We have fun-days in math each week. Usually they’re Fridays — because of the alliteration and the opportunity to wrap up the week with some small groups. But sometimes — when Friday Funday doesn’t work out, we start the next week with Monday Funday! Love the rhyming and joy it brings.
Our Fundays — be they Fridays or Mondays — do many things. They:
- allow my mighty mathematicians to engage with numbers and mathematical concepts and processes through play. This helps them grow in competence and confidence as they grow their math muscle and mindsets. (And remember, Play is Fun and Powerful!)
- provide opportunities for practicing things we are working on — +1, -1, counting, greater than and less than, partner numbers, counting on, shapes, patterns, and much more — by playing games.
- give choice and agency to the Kindergarten mathematicians. Sometimes they choose from a curated list of possibilities, other times the entire math center is fair game.
- give me the opportunity to work with small groups while the rest of the mathematicians are engaged in productive play.
Early in the year I added two types of paper to the math center. One has dots, the other has a grid of squares. I believe the squares are 1/2 inch squares and the dots are 1/2 inches away from each other. When I added the paper, I wasn’t sure what the Kindergarten mathematicians would do with it. I was purposeful in my choices — grids and dots of this size allow for many mathematical possibilities — but I didn’t have one specific thing that I wanted them to do. Instead I gave them something that might lead them towards mathematical play and exploration. For a while, no one used the papers. Then a few used the square grid paper to create patterns.
The Friday before our winter break this happened.
They used the dots to create patterns, and they used the grid to write numbers! Oh.my.gosh! ON THEIR OWN!!! I was super excited to see this. They were practicing writing and counting. They were noticing patterns, helping one another, using their current and prior knowledge to solve new problems, and teaching me more about what they know and don’t yet know. I gathered these papers and took the picture — at these two tables, with my feet in the photo — with intention!
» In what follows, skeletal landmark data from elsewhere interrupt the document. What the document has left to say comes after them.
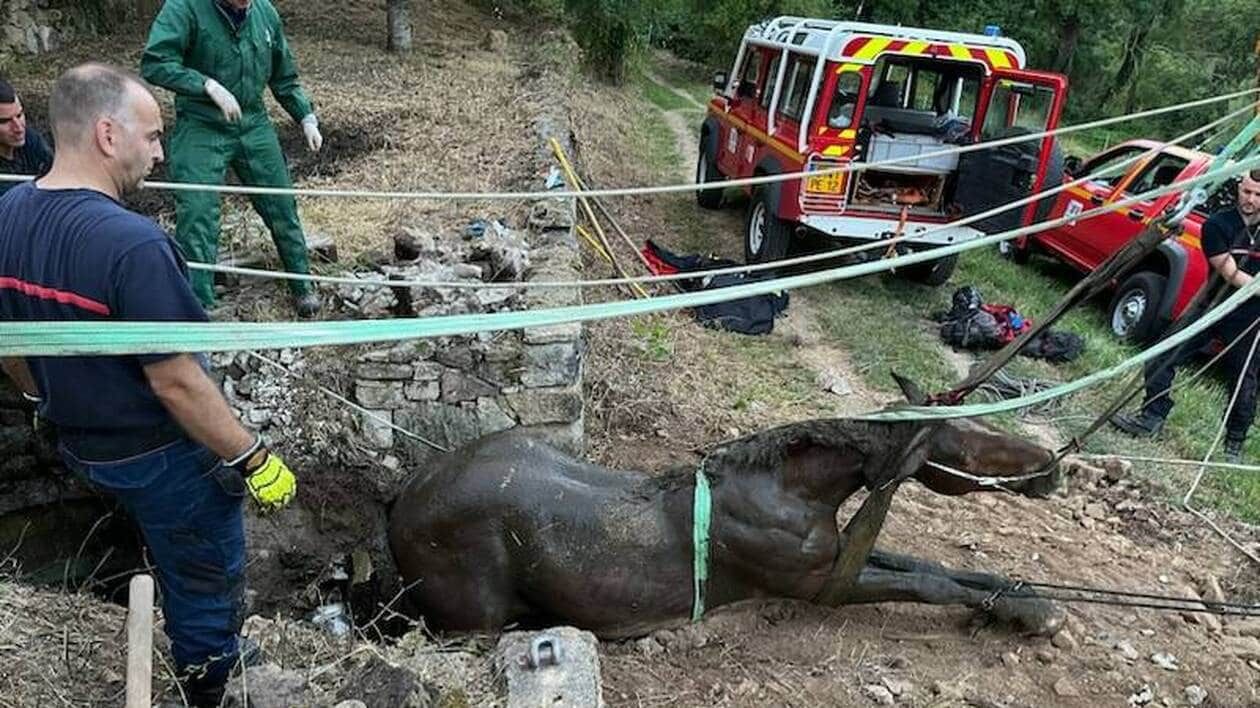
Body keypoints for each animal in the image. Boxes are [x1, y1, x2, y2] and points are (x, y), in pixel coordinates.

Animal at [385, 382, 1063, 637]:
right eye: (969, 435)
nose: (1052, 466)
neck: (788, 491)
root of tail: (404, 498)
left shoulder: (839, 556)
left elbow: (940, 569)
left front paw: (1026, 601)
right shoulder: (820, 586)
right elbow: (930, 584)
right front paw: (1036, 615)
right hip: (477, 622)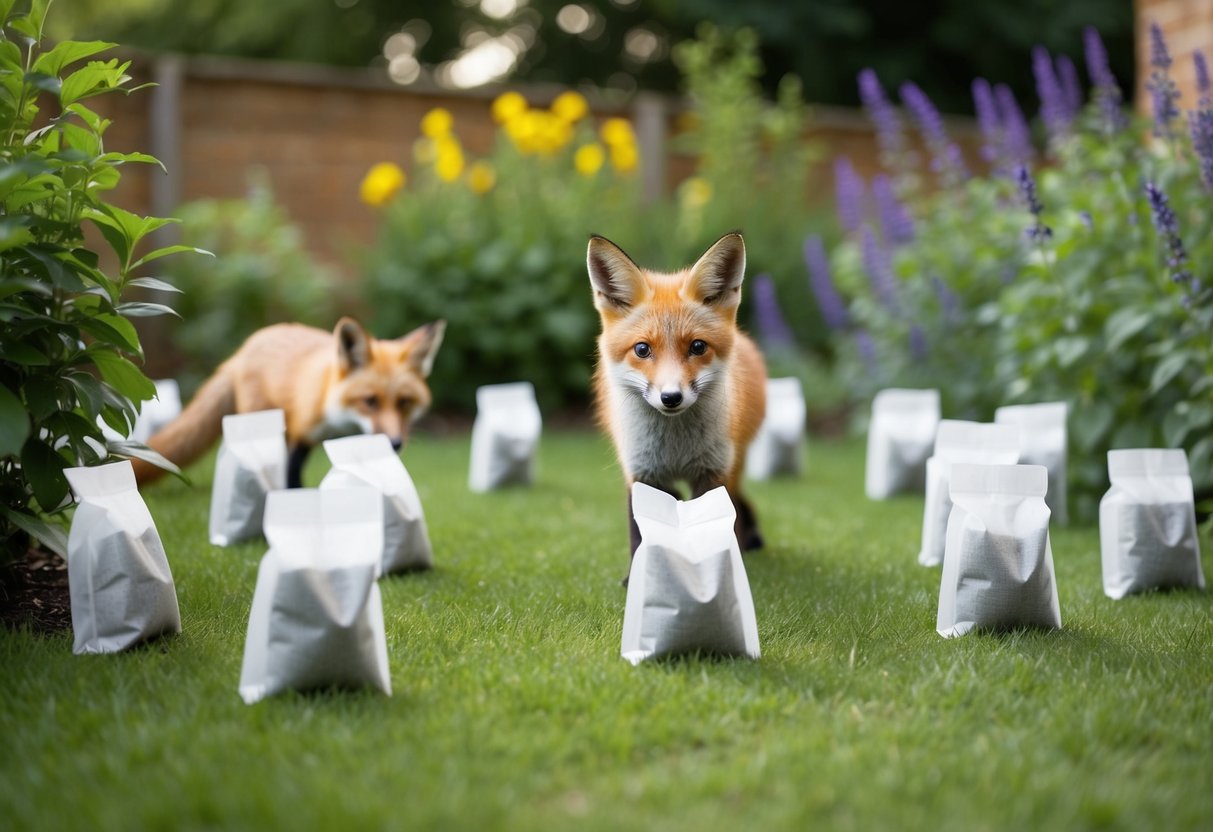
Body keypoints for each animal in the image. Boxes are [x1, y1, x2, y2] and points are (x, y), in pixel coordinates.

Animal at [130, 316, 446, 489]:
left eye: (404, 402)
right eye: (370, 401)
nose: (395, 443)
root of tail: (241, 352)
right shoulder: (301, 431)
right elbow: (292, 472)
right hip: (261, 420)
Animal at [586, 231, 768, 571]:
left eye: (697, 347)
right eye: (642, 349)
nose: (671, 397)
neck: (675, 448)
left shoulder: (713, 472)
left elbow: (714, 529)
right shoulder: (641, 471)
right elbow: (641, 533)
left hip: (734, 464)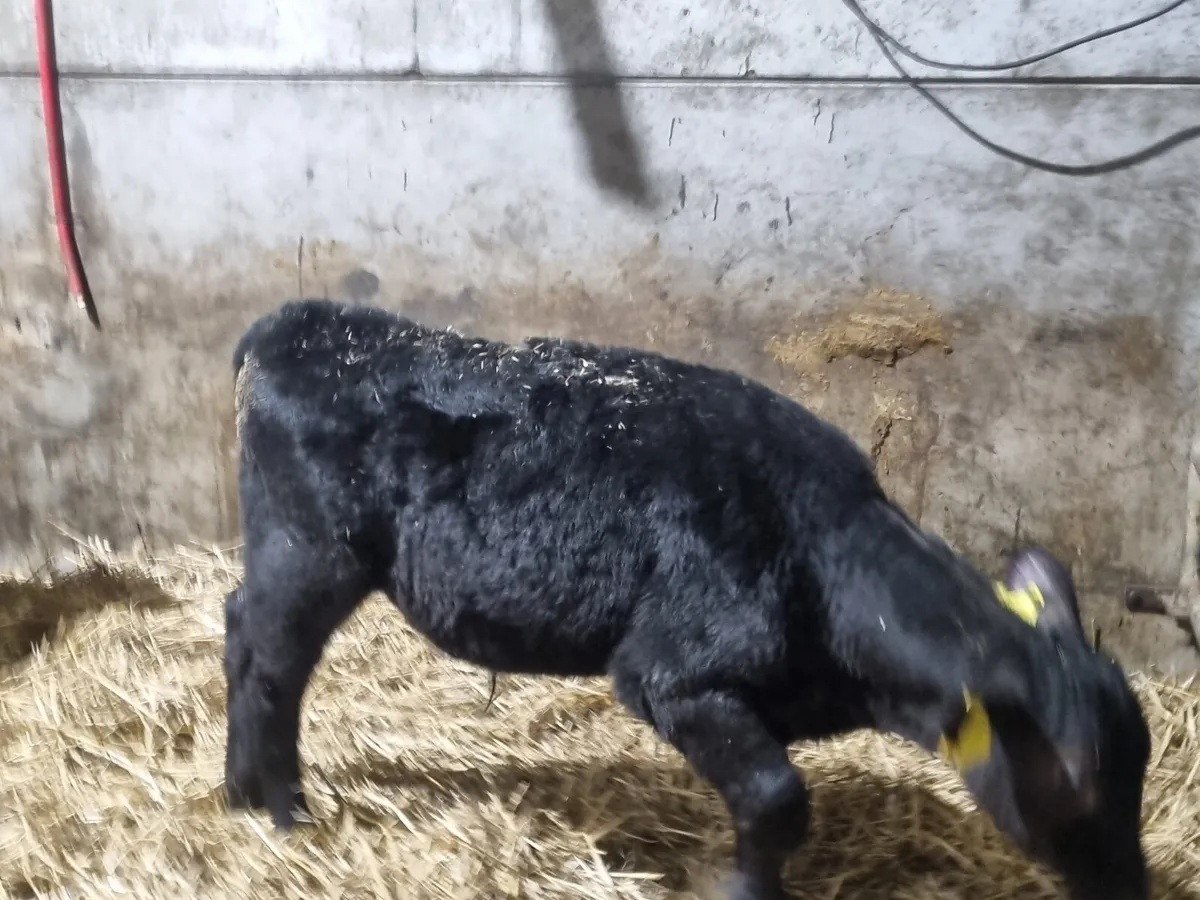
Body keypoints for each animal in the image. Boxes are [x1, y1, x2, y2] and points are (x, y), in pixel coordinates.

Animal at [223, 298, 1150, 900]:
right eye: (1075, 781)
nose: (1132, 889)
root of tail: (304, 320)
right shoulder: (671, 672)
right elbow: (778, 799)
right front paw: (737, 889)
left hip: (284, 544)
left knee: (239, 633)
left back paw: (236, 793)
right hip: (314, 550)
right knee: (273, 666)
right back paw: (287, 813)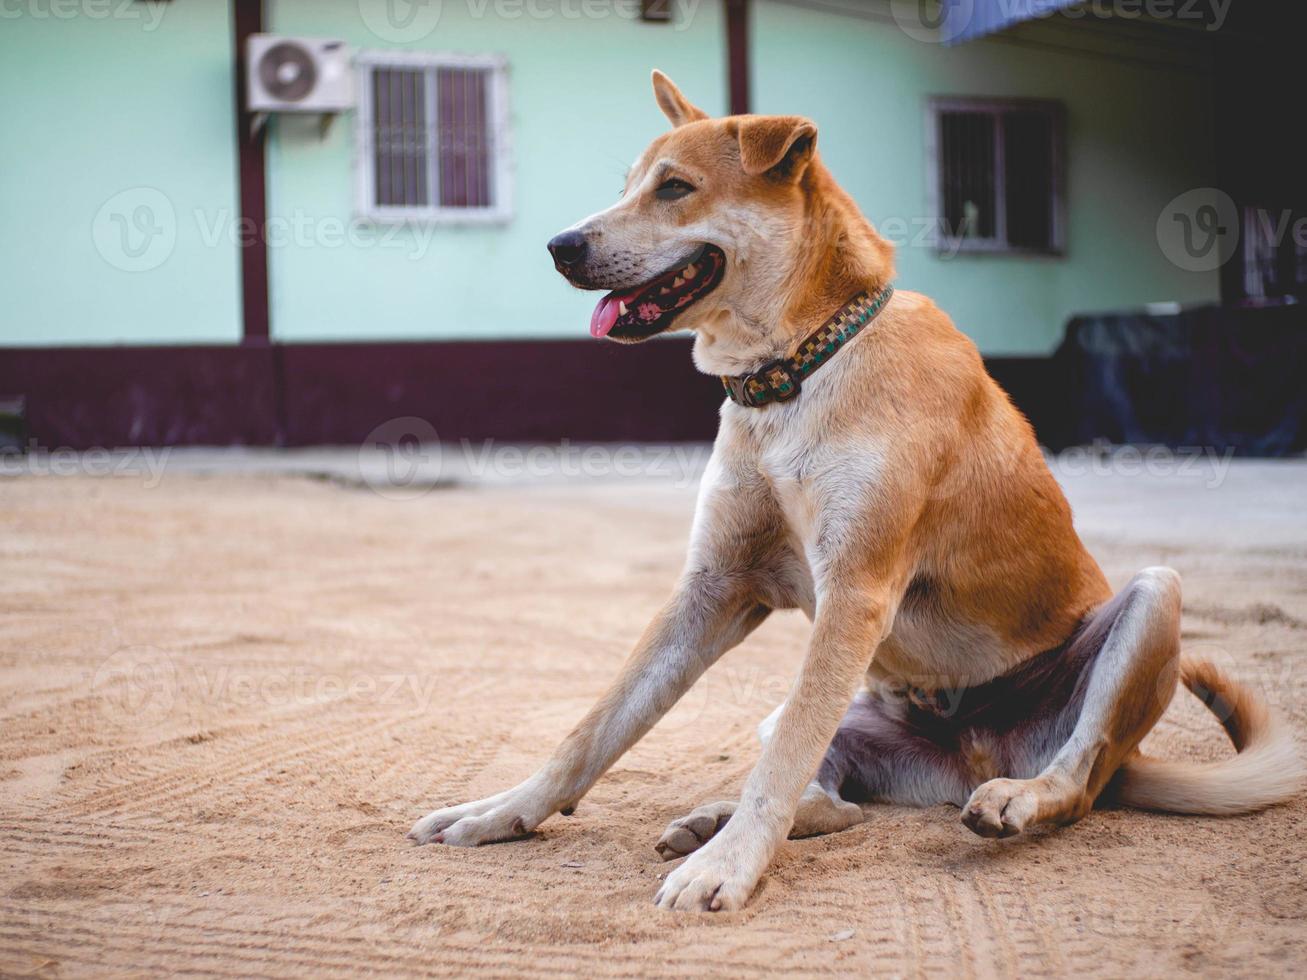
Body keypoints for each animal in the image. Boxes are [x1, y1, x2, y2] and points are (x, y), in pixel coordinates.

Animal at [410, 69, 1307, 914]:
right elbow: (596, 727)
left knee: (1075, 779)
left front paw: (728, 870)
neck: (793, 373)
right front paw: (505, 811)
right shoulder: (712, 589)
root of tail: (970, 750)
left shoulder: (853, 591)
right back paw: (713, 820)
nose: (559, 245)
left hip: (1150, 600)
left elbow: (773, 764)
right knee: (831, 798)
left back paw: (1014, 801)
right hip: (841, 704)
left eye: (674, 187)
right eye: (629, 182)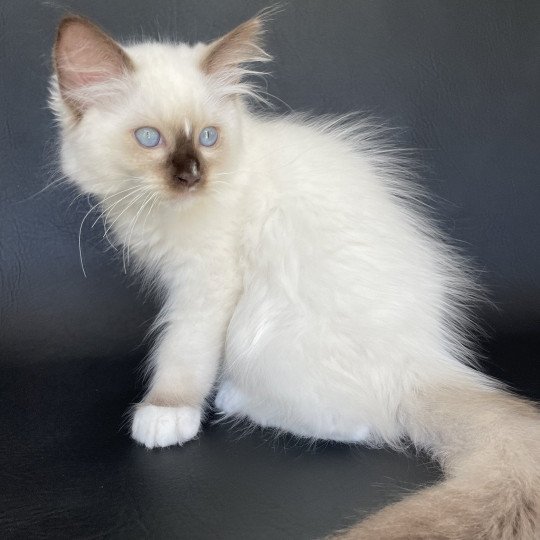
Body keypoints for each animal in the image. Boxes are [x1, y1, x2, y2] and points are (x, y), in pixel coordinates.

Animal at [49, 11, 536, 540]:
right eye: (149, 139)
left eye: (208, 138)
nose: (192, 175)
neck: (162, 212)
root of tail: (428, 361)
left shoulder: (207, 283)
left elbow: (182, 353)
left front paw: (167, 412)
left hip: (259, 332)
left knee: (362, 425)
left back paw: (235, 399)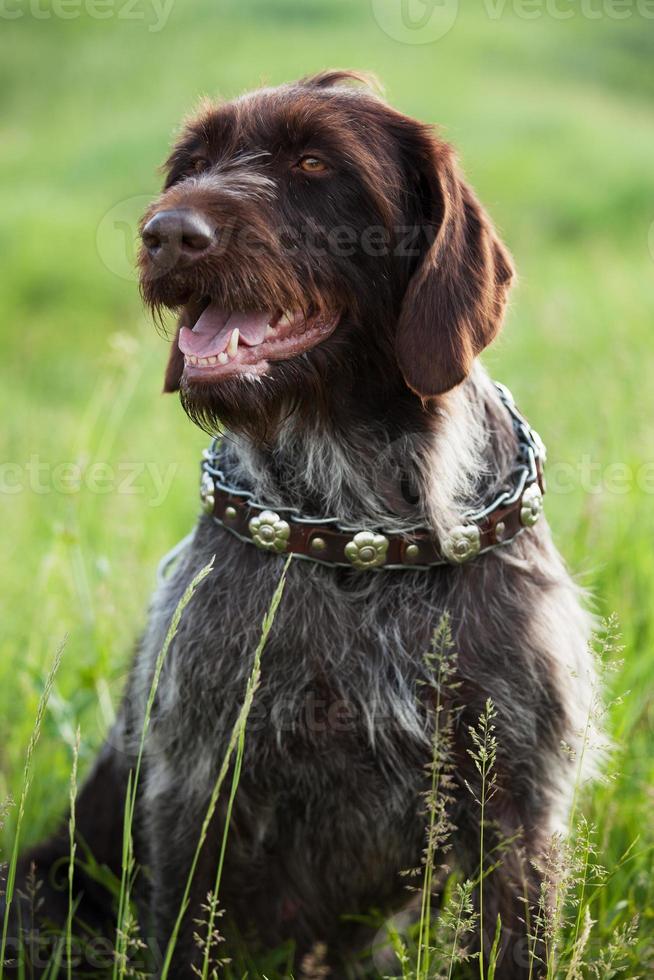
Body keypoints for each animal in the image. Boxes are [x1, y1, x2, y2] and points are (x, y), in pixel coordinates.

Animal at [6, 72, 600, 976]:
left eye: (315, 162)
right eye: (193, 163)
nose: (167, 233)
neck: (363, 528)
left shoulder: (519, 800)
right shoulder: (201, 783)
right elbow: (189, 931)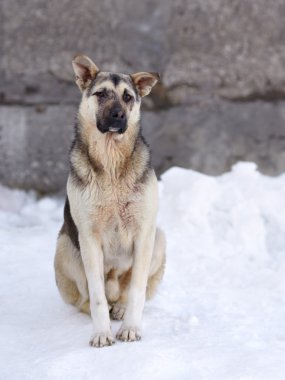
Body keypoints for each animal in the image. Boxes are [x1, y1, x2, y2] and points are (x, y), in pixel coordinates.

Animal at [53, 55, 165, 348]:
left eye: (128, 97)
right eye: (101, 94)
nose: (118, 116)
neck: (111, 160)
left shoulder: (144, 234)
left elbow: (136, 289)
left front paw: (131, 328)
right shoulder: (89, 239)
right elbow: (97, 296)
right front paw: (102, 333)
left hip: (159, 238)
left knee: (127, 292)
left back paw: (122, 308)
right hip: (64, 246)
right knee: (87, 299)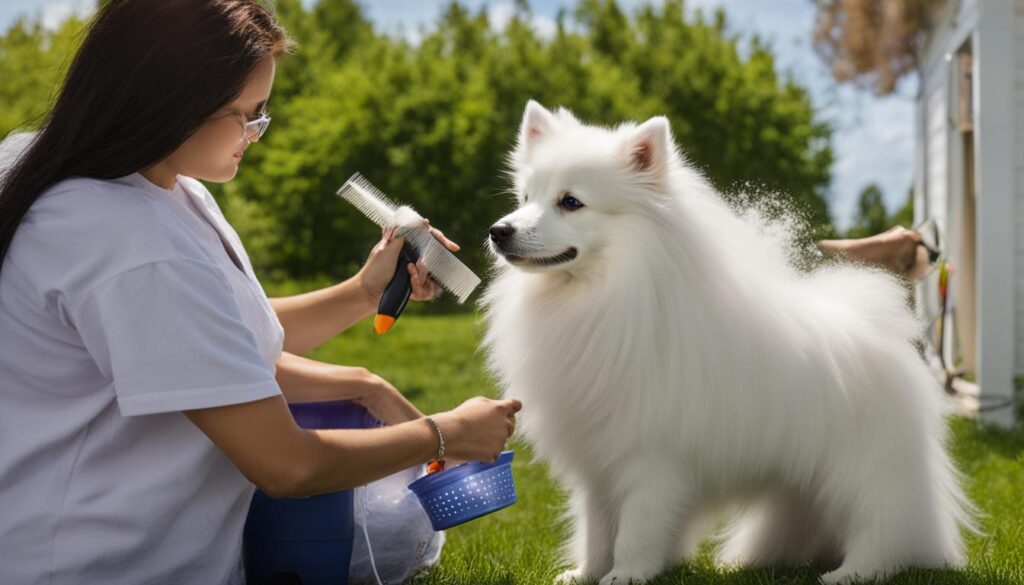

I wanted to document their work and emphasize their curiosity. And, I wanted to emphasize my own curiosity and interest in their work, thinking, understanding, and problem solving.
These mathematicians were psyched by the work they did, and the large numbers they were able to write. The one triumphantly reported that she had written to 1000! The other wanted to write more, but wasn’t sure how to write the numbers past 109. In both instances I acknowledged their amazing work and then entered into mathematical discourse with them.
We talked a bit about what they wrote, and how they decided to write it they way they did. We wondered if it were possible that 1000 would come so soon after 100. We noticed how the numbers preceding 110 were written. We talked about what made sense and why it made sense. We worked together to figure out the conventional way to write the numerals greater than 109. We ended the way we began — celebrating our thinking and work, acknowledging our big beautiful brains and awesome hearts, honoring our courage, might, and joy as mathematicians.